[Stored data]
Segment Open
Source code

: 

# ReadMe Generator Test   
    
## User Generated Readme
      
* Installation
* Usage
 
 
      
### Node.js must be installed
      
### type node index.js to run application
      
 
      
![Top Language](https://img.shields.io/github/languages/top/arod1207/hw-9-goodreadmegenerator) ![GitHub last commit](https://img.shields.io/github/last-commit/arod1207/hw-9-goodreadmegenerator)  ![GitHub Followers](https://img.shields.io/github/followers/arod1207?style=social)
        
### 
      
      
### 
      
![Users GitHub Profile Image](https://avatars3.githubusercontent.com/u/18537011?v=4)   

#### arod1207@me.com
Segment Closed
• _ASSIGNMENT_: Return the entries above word for word.

• _WORKED SOLUTION_:
Source code

: 

# ReadMe Generator Test   
    
## User Generated Readme
      
* Installation
* Usage
 
 
      
### Node.js must be installed
      
### type node index.js to run application
      
 
      
![Top Language](https://img.shields.io/github/languages/top/arod1207/hw-9-goodreadmegenerator) ![GitHub last commit](https://img.shields.io/github/last-commit/arod1207/hw-9-goodreadmegenerator)  ![GitHub Followers](https://img.shields.io/github/followers/arod1207?style=social)
        
### 
      
      
### 
      
![Users GitHub Profile Image](https://avatars3.githubusercontent.com/u/18537011?v=4)   

#### arod1207@me.com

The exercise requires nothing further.